Read Judgment:  National Gandhi Museum vs. Sudhir Sharma 

Pankaj Bajpai

New Delhi, September  29, 2021: The Supreme Court has recently set aside the direction passed by the High Court, whereby the National Gandhi Museum was ordered for reinstating the respondent employee along with back wages due to non-compliance with the requirement of obtaining approval by the Industrial Tribunal. 

However, at the same time, a Division Bench of Justice Ajay Rastogi and Justice Abhay S. Oka observed that, when order of compulsory retirement was passed since the year 2004, the respondent has neither worked with the appellant, nor he has even pleaded that from the date of the compulsory retirement till date, he was not gainfully employed. 

Hence, the issue as to discharge of burden by an employee that he is not gainfully employed after order of compulsory requirement, merits to be decided on the basis of facts & circumstances of each case by taking entire material on record into consideration, added the Bench. 

The background of the case was that the Respondent was appointed as a Museum Assistant by the National Gandhi Museum which was managed by the Appellant. In 2002, an Office Order was issued by the appellant of cancelling the option of compensatory leave against extra attendance and instead provided for extra emoluments for extra attendance.

Objecting to the office order, the respondent allegedly assaulted the Museum’s Assistant Director and committed misconduct. He was accordingly served a charge sheet which was challenged by him by way of a Writ. 

Based on a dispute raised by respondent and another employee during the pendency of such writ, the Government referred the dispute regarding cancellation of compensatory leave for adjudication to the Industrial Tribunal.

Pursuant to submission of the Inquiry Report by the Inquiry Officer, the respondent was held guilty of acts of subordination, causing disturbance to others in performance of their duty and causing violence in the office. 

Accordingly, the Museum by an Office Order, imposed penalty of compulsory retirement on the respondent, and filed an application in accordance with section 33(2)(b) of the Industrial Disputes Act, 1947, seeking approval of imposition of penalty. However the said application was withdrawn on the ground that no necessary approval was required since it was a case of compulsory retirement.

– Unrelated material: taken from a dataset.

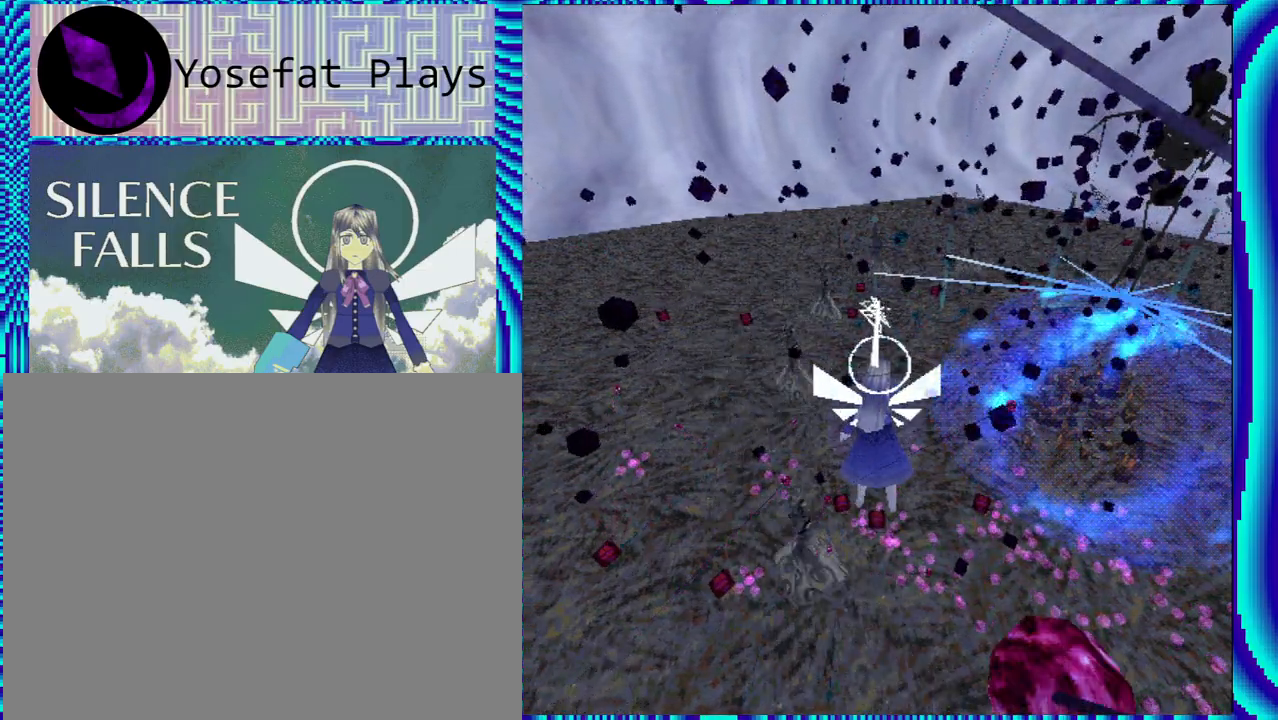
{"buttons": ["R1"], "left_stick": "center", "right_stick": "center", "events": []}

When the respondent approached the High Court seeking declaration of compulsory retirement as null and void on account of Museum’s failure to obtain approval u/s 33(2)(b) of the  Industrial Disputes Act the High Court directed the Museum to reinstate respondent in service with back wages. 

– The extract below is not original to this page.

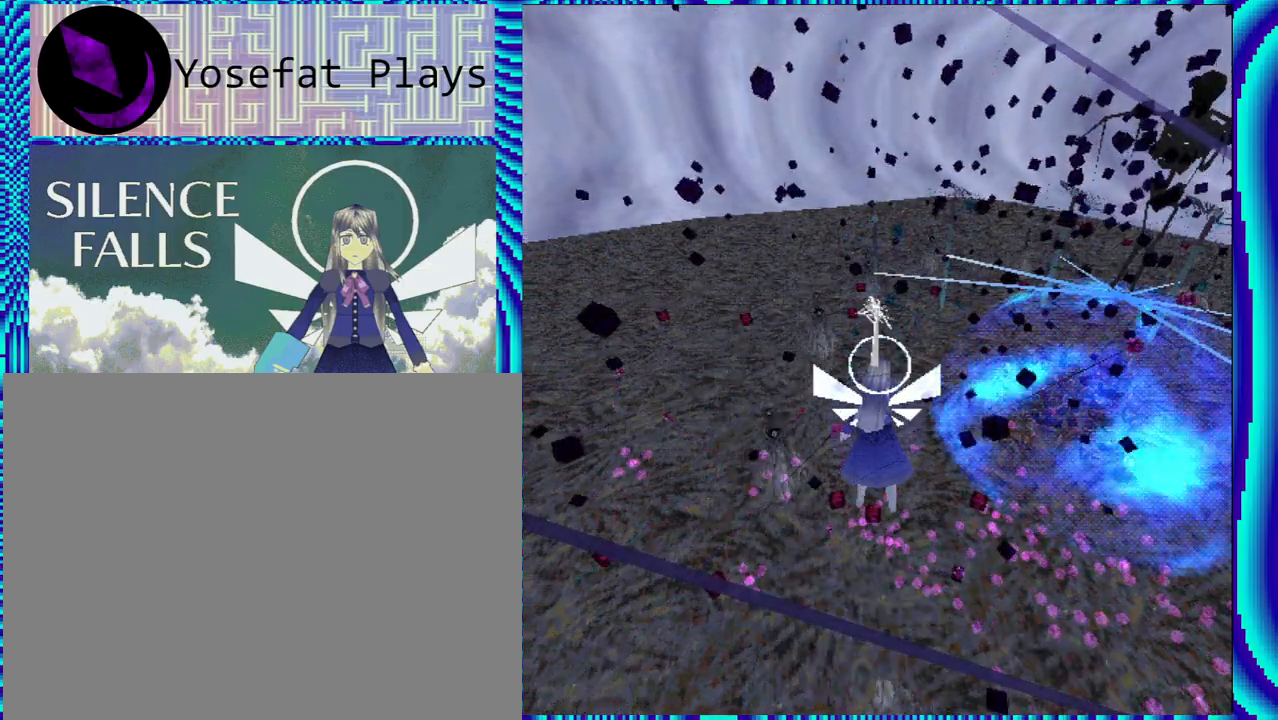
{"buttons": ["R1"], "left_stick": "center", "right_stick": "center", "events": []}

After considering the arguments, the Top Court observed that the appellant cannot be allowed to raise a contention that it is not an Industry within the meaning of I.D. Act, since the appellant at all material times proceeded on the footing that it is an industry within the meaning of the provisions of the I.D. Act. 

In fact, an application was made by the appellant for grant of prior approval as provided in sub-section 2(b) of Section 33 of the I.D. Act before the Industrial Tribunal, added the Court. 

Secondly, the Top Court found that an industrial dispute was raised at the instance of the respondent on the demand for compensatory leave in lieu of the work done by the employees on holidays, and an award was made in the said industrial dispute by the Industrial Tribunal. 

The contention that the appellant was not an industry was not raised in the said proceedings and in fact, a settlement award was passed in the dispute. Also, in the Writ Petition filed by the respondent for challenging the order of compulsory retirement, the said contention was not raised though the Writ Petition remained pending for four years, added the Court.  

At the same time, the Division Bench found that the order of compulsory retirement passed against the appellant was set aside on the ground that an approval u/s 33(2)(b) of I.D. Act was not obtained by the appellant. 

Stating that present is a case where a serious misconduct was established against the respondent and the said finding of the Inquiry Officer has not been disturbed on merits by the High Court, the Division Bench observed that the respondent did not raise any industrial dispute for challenging the outcome of the inquiry, wherein the Inquiry Officer concluded that the charge of assaulting the Assistant Director of the appellant was proved against the respondent.

Therefore, noticing that the appellant is carrying on noble activities of propagating the thoughts of the Father of Nation by using the corpus given by the Government and by utilizing donations, the Apex Court concluded that these factors should be considered for deciding the quantum of compensation which can be granted to the respondent in lieu of reinstatement.

Hence, the Top Court partly allowed the appeals by setting aside the order of reinstatement of the respondent and the order of payment of back wages to the respondent.